À l’occasion de la Journée nationale de la femme gabonaise, célébrée le 17 avril, la capitale gabonaise a accueilli le lancement de la campagne continentale de l’Organisation des Premières dames d’Afrique pour le développement (OPDAD). Une initiative portée par Zita Oligui Nguema, qui entend faire du Gabon un acteur incontournable de la diplomatie sociale en Afrique.
Derrière cette séquence, un double objectif : honorer la mémoire des luttes féminines et inscrire l’action dans une perspective panafricaine. « Le 17 avril n’est pas une date ordinaire », a rappelé la Première dame, ancrant la journée dans l’héritage des combats menés par les femmes gabonaises. En parallèle, le thème retenu – « Renforcer la résilience des femmes et des jeunes filles face aux changements climatiques » – témoigne d’une inflexion stratégique : il ne s’agit plus seulement de défendre des droits, mais de faire des femmes des actrices centrales des réponses aux crises contemporaines.
Une présence présidentielle et un signal politique assumé
La cérémonie s’est déroulée à la Cité de la Démocratie, sous le haut patronage du chef de l’État, Brice Clotaire Oligui Nguema.
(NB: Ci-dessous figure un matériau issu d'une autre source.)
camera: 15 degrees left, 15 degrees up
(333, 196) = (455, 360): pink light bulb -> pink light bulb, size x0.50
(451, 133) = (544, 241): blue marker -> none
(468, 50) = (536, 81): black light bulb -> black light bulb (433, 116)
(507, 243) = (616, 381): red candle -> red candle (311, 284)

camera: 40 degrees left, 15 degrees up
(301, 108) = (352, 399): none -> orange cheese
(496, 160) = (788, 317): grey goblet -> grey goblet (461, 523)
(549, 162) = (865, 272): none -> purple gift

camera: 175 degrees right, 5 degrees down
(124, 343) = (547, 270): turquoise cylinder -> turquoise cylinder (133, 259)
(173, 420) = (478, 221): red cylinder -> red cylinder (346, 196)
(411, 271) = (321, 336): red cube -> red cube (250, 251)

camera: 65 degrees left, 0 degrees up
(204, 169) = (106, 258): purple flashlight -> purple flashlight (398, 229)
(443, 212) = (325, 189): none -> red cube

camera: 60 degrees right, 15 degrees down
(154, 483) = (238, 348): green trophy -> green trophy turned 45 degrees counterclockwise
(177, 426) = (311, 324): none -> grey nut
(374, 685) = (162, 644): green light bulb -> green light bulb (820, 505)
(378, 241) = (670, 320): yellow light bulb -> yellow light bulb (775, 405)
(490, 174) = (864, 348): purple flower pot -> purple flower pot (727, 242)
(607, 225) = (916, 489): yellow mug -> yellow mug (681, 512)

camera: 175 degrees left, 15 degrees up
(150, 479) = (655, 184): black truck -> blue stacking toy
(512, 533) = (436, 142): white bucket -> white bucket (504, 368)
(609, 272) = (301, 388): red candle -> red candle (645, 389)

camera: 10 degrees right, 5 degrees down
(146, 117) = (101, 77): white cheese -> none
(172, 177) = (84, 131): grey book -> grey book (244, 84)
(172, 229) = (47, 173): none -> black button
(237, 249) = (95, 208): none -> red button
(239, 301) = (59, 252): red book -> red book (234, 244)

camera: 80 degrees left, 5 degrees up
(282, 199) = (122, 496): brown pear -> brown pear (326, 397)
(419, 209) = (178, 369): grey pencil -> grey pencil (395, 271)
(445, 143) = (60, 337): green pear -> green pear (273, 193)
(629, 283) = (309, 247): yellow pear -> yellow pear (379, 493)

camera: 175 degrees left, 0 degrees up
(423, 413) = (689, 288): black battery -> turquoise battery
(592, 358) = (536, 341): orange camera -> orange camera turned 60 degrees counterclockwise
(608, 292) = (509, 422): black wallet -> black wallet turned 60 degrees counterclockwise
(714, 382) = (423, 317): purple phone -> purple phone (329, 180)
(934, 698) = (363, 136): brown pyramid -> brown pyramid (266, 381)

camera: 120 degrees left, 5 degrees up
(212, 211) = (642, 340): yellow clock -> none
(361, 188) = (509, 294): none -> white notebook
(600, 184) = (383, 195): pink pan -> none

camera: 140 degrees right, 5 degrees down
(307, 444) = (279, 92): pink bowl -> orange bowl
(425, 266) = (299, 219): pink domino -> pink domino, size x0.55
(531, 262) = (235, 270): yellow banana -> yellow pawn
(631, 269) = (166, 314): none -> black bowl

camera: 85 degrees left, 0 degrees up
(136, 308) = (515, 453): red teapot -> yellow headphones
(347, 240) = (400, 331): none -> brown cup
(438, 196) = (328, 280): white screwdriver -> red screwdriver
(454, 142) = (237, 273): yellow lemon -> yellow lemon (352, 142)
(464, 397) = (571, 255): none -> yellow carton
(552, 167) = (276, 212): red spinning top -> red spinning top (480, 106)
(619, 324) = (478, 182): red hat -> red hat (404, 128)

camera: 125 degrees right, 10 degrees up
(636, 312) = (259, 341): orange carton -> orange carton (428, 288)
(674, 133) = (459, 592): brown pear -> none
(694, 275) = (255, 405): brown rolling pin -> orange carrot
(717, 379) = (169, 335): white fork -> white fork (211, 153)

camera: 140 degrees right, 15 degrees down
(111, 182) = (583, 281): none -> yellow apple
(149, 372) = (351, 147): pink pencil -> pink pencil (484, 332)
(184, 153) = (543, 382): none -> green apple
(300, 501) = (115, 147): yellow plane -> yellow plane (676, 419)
Ce dernier a salué « un signal fort de confiance envers le Gabon », réaffirmant la volonté de son pays de se repositionner sur les enjeux sociaux et environnementaux à l’échelle du continent. En soutenant cette initiative, le président entend projeter l’image d’une nation motrice, au-delà de ses frontières.
Plusieurs Premières dames africaines ont fait le déplacement, venues du Sénégal, de Sao Tomé-et-Principe et de la République centrafricaine. Leur présence illustre une convergence autour d’un enjeu partagé : face aux bouleversements climatiques, les femmes sont en première ligne. Les intégrer pleinement dans les stratégies d’adaptation devient une nécessité.
Libreville, épicentre d’une diplomatie sociale en construction
Avec ce lancement continental, le Gabon ne se contente pas d’être un pays hôte. Il s’inscrit dans une dynamique de diplomatie sociale active, où les initiatives portées par les Premières dames deviennent des leviers d’influence et de coopération. L’OPDAD joue ici un rôle structurant, permettant de mutualiser les expériences et d’harmoniser les actions en faveur des femmes et des jeunes filles.
La présence de plusieurs Premières dames témoigne d’une volonté de dépasser les logiques nationales pour construire des réponses collectives. Une évolution des modes de gouvernance, où les acteurs para-institutionnels prennent une place croissante.
Le pari de l’impact sur le terrain
Reste à transformer l’engagement en résultats concrets. Accès aux soins, autonomisation économique, stabilité des familles : les objectifs sont ambitieux. En insistant sur la continuité des soins et l’équilibre des familles, Zita Oligui Nguema pose les bases d’une approche intégrée, reliant le social, l’économique et l’environnemental.
En accueillant ce lancement, Libreville s’affirme comme un épicentre émergent des initiatives africaines en faveur des femmes. Une position stratégique qui renforce la visibilité du Gabon et crédibilise son engagement sur les grandes causes contemporaines. Le message est clair : le leadership africain de demain se construira aussi au féminin.